Analysts warn that this could be a lasting blow to a once sterling reputation for quality and safety that helped Toyota surpass General Motors Co as the world's top automaker in 2008.
Here are some details on Toyota's decision to suspend sales, which follows its January 21 recall of 2.3 million vehicles in the U.S. market.
* Toyota is temporarily suspending sales of eight models involved in last week's recall: 2009-2010 RAV4, 2009-2010 Corolla, 2009-2010 Matrix, 2005-2010 Avalon, 2007-2010 Camry, 2010 Highlander, 2007-2010 Tundra, 2008-2010 Sequoia.
The Camry and Corolla sedans are the top two best-selling cars in the U.S. market. Combined, those eight models sold 1,008,611 units last year, representing 57 percent of Toyota's 2009 U.S. sales.
* In a related move, Toyota will halt production of the models for at least the first week of February while it seeks to finalize a remedy for the safety crisis.
Five North America assembly facilities in Texas, Kentucky, Indiana and Canada are affected by the decision.

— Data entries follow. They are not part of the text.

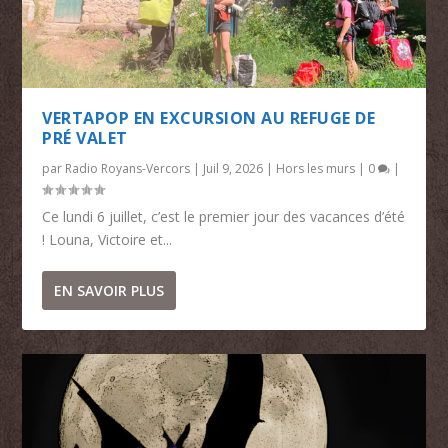
VERTAPOP EN EXCURSION AU REFUGE DE
PRÉ VALET
par
Radio Royans-Vercors
|
Juil 9, 2026
|
Hors les murs
|
0
|
Ce lundi 6 juillet, c’est le premier jour des vacances d’été
! Louna, Victoire et...
EN SAVOIR PLUS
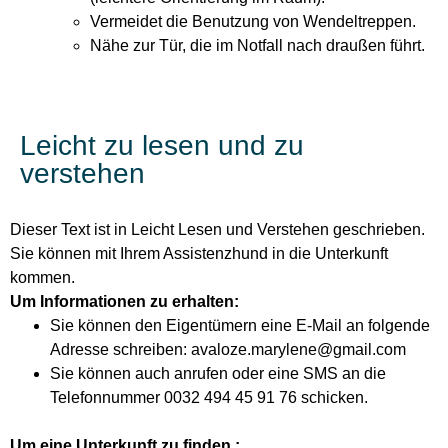
Vermeidet die Benutzung von Wendeltreppen.
Nähe zur Tür, die im Notfall nach draußen führt.
Leicht zu lesen und zu
verstehen
Dieser Text ist in Leicht Lesen und Verstehen geschrieben.
Sie können mit Ihrem Assistenzhund in die Unterkunft
kommen.
Um Informationen zu erhalten:
Sie können den Eigentümern eine E-Mail an folgende
Adresse schreiben: avaloze.marylene@gmail.com
Sie können auch anrufen oder eine SMS an die
Telefonnummer 0032 494 45 91 76 schicken.
Um eine Unterkunft zu finden :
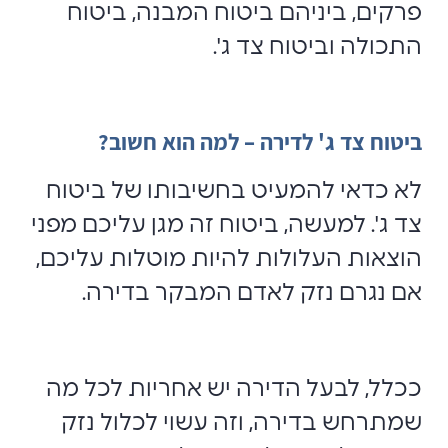
פרקים, ביניהם ביטוח המבנה, ביטוח
התכולה וביטוח צד ג'.
ביטוח צד ג' לדירה – למה הוא חשוב?
לא כדאי להמעיט בחשיבותו של ביטוח
צד ג'. למעשה, ביטוח זה מגן עליכם מפני
הוצאות העלולות להיות מוטלות עליכם,
אם נגרם נזק לאדם המבקר בדירה.
ככלל, לבעל הדירה יש אחריות לכל מה
שמתרחש בדירה, וזה עשוי לכלול נזק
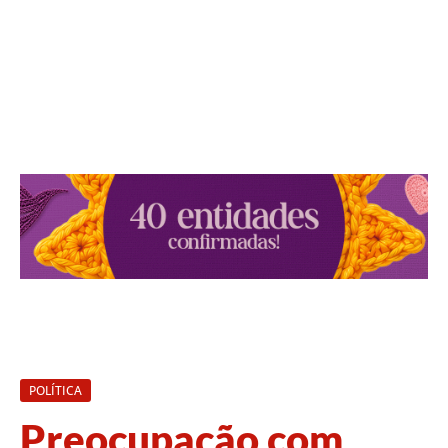
POLÍTICA
Preocupação com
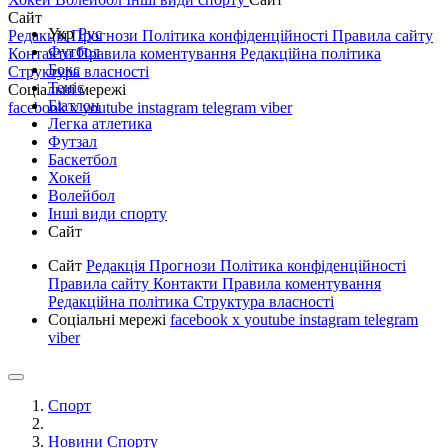
Сайт
Укр
Рус
Редакція
Прогнози
Політика конфіденційності
Правила сайту
Футбол
Контакти
Правила коментування
Редакційна політика
Бокс
Структура власності
Теніс
Соціальні мережі
Біатлон
facebook
x
youtube
instagram
telegram
viber
Легка атлетика
Футзал
Баскетбол
Хокей
Волейбол
Інші види спорту
Сайт
Сайт
Редакція
Прогнози
Політика конфіденційності
Правила сайту
Контакти
Правила коментування
Редакційна політика
Структура власності
Соціальні мережі
facebook
x
youtube
instagram
telegram
viber
Спорт
Новини Спорту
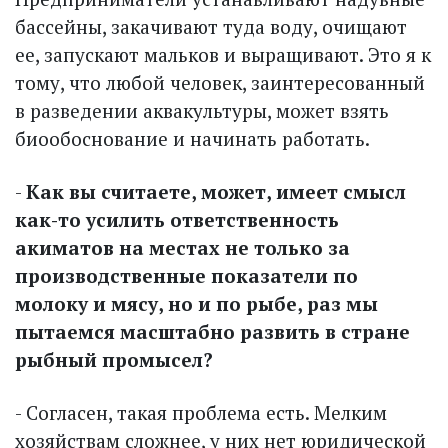
бассейны, закачивают туда воду, очищают
ее, запускают мальков и выращивают. Это я к
тому, что любой человек, заинтересованный
в разведении аквакультуры, может взять
биообоснование и начинать работать.
-
Как вы считаете, может, имеет смысл
как-то усилить ответственность
акиматов на местах не только за
производственные показатели по
молоку и мясу, но и по рыбе, раз мы
пытаемся масштабно развить в стране
рыбный промысел?
- Согласен, такая проблема есть. Мелким
хозяйствам сложнее, у них нет юридической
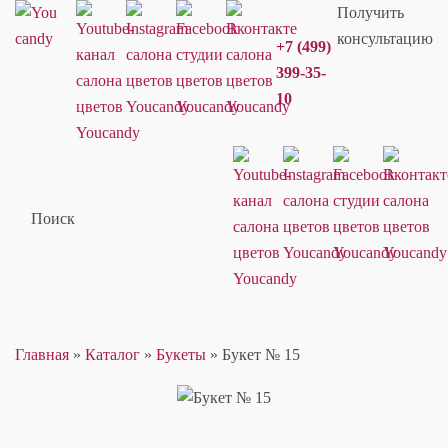
Получить
консультацию
+7 (499)
399-35-
10
Поиск
Главная
»
Каталог
»
Букеты
»
Букет № 15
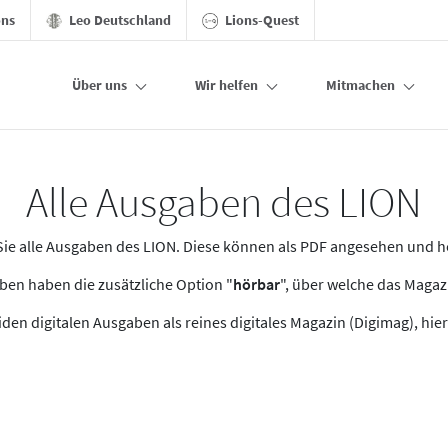
ons
Leo Deutschland
Lions-Quest
Über uns
Wir helfen
Mitmachen
Alle Ausgaben des LION
n Sie alle Ausgaben des LION. Diese können als PDF angesehen und 
en haben die zusätzliche Option "
hörbar
", über welche das Maga
den digitalen Ausgaben als reines digitales Magazin (Digimag), hier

BarClays Capital analyst Brian Johnson said in a research note on Wednesday it does not appear that Toyota has come up with a definite fix for the problem yet, raising the likelihood that the one-week plant closure could be followed by more.
* The faulty accelerator pedals used on Toyota's eight vehicle models were made by CTS Corp.
The Elkhart, Indiana-based supplier said it was continuing to supply Toyota with pedals made at its plants in Streetsville, Ontario, and was in talks with Toyota about a remedy for the problem.
CTS, which has supplied Toyota with auto parts since 2005, has annual sales of about $600 million. Toyota makes up about 3 percent of its sales and the pedals make up almost all of its business with Toyota.
* The U.S. safety regulators said they were in continuing talks with Toyota. Dealers have a legal obligation to not sell any vehicle identified as defective until the problem is fixed, the National Highway Traffic Safety Administration said.
A source briefed on the matter told Reuters that Toyota has discussed offering inventory financing support to its U.S. dealers affected by the sales suspension.
* The move comes at a time when major automakers are ramping up output as the battered U.S. industry recovers from its worst downturn since the recession of the early 1980s.
Analysts expect the suspension will hurt Toyota's U.S. sales in late January and February and boost sales of rivals that directly compete with Toyota in the affected segments.
BarClays' Johnson estimated that the sales suspension could give a temporary market share boost of 2.4 percent to General Motors Co, 2.1 percent to Honda Motor Co and 1.6 percent to Ford Motor Co.